Il terzo tempo del rugby è un rito, un momento di festa che riunisce squadre e tifosi dopo ogni partita. Il Terzo Tempo di MOMEC è un incontro con le persone che vivono in noi, nella nostra memoria. Dopo il primo tempo del vivere e il secondo del dimenticare, arriva il terzo tempo del ricordare. Tramite la nostra memoria, infatti, possiamo entrare in contatto con amici, parenti, amori vecchi o nuovi, vivi o morti, vicini o lontani. Per farlo non è necessario trovarsi faccia a faccia, può bastare un foglio di carta.
Terzo Tempo di MOMEC è un piccolo spazio dedicato a un singolo partecipante alla volta: si visita soli, ma si può vivere insieme a chi si desidera.

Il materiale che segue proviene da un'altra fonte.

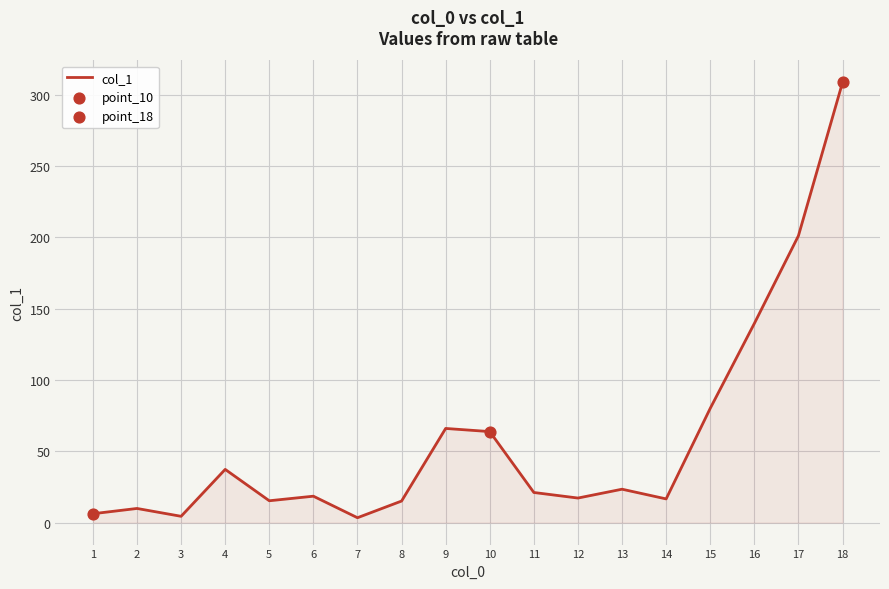

Between 11 and 16, which is larger?

16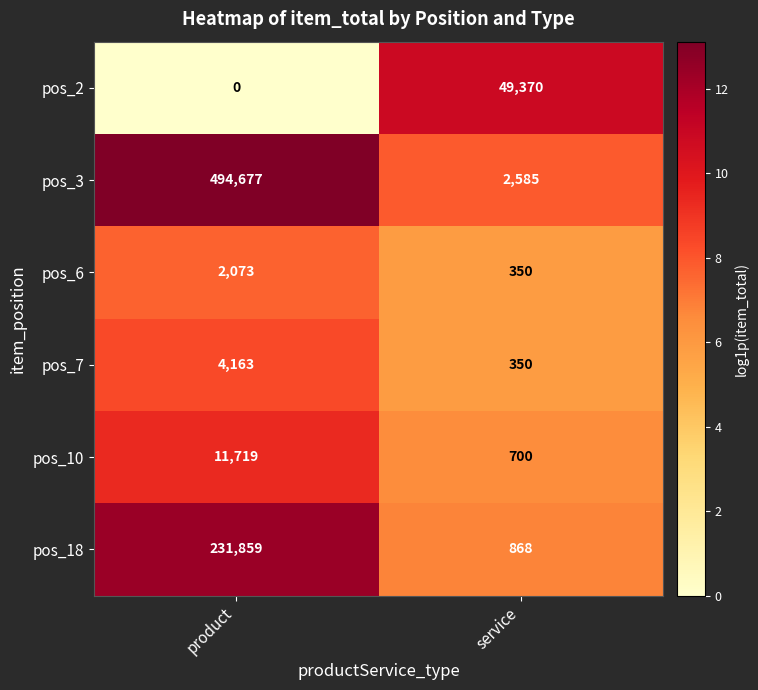

Which series changed the most between product and service?

pos_3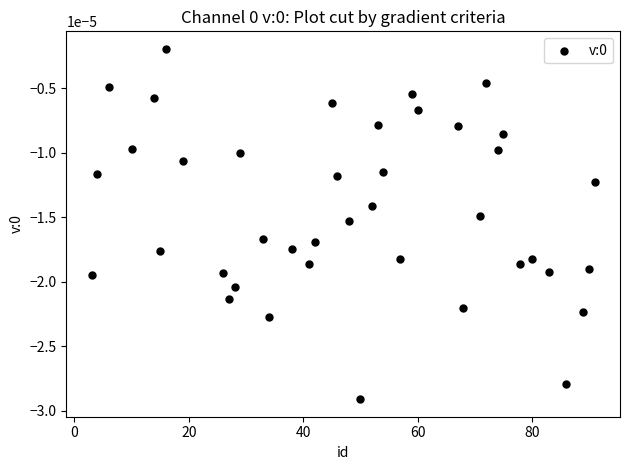

How many points are shown in the scatter plot?

40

Il progetto di rsidenza di MOMEC ruota attorno alla possibilità di costruire un'esperienza significativa per il singolo partecipante a partire dalla raccolta e dalla stratificazione di memorie che possono diventare condivise. MOMEC è un collettivo di persone unite dalla volontà di riattivare la capacità di ricordare. Nato da un’idea di Mario Previato, ex attore del Teatro del Lemming e copywriter, il gruppo ritorna a lavorare sul rapporto tra memoria singolare e collettività. La memoria è sempre uno spazio dedicato all’incontro, prima con la città (Guida alla Memoria, 2018), poi tra sconosciuti (Soggetti Comuni, 2019) e oggi con le persone della nostra vita, attraverso un Terzo Tempo che ci mette in contatto prima di tutto con noi stessi.

 

CANTIERE ARTAUD > in streaming dal 4 al 10 novembre / in TEATRO STUDIO dal 23 - 30 novembre | restituzione 30 novembre 2021

Cantiere Artaud è un collettivo di ricerca teatrale fondato ad Arezzo nel 2016 da Sara Bonci e Ciro Gallorano. Nel 2020 la compagnia è stata riconosciuta dalla Regione  Toscana come giovane formazione di prosa. Il nome dell’Associazione sottolinea la volontà di essere sempre pronti a nuove sperimentazioni e vuole essere un omaggio ad  Antonin Artaud, precursore di un teatro che tende a smuovere i nervi. Allo spettatore viene chiesto di lasciarsi condurre dentro un labirinto fatto di piccoli gesti e suoni  primordiali, silenzi e ombre. La residenza è dedicata ad un nuovo progetto produttivo ispirato alle opere di Igmar Bergman: Il volto di Karin prende il titolo dall’omonimo cortometraggio del regista svedese dedicato alla memoria della madre Karin Åkerblom, elegia iconografica al tempo che scorre e all’importanza di sedimentare la memoria, incarnata dalle fotografie. Nel documentario Bergman mette in sequenza una serie di  fotografie della madre dai 3 anni fino a pochi giorni prima della morte. In esso si avverte l’inafferrabilità del tempo, ma anche la capacità di creare attraverso la visione una dimensione altra, quella del ricordo, che permette di colmare momentaneamente un’assenza data dalla perdita creando una realtà virtuale.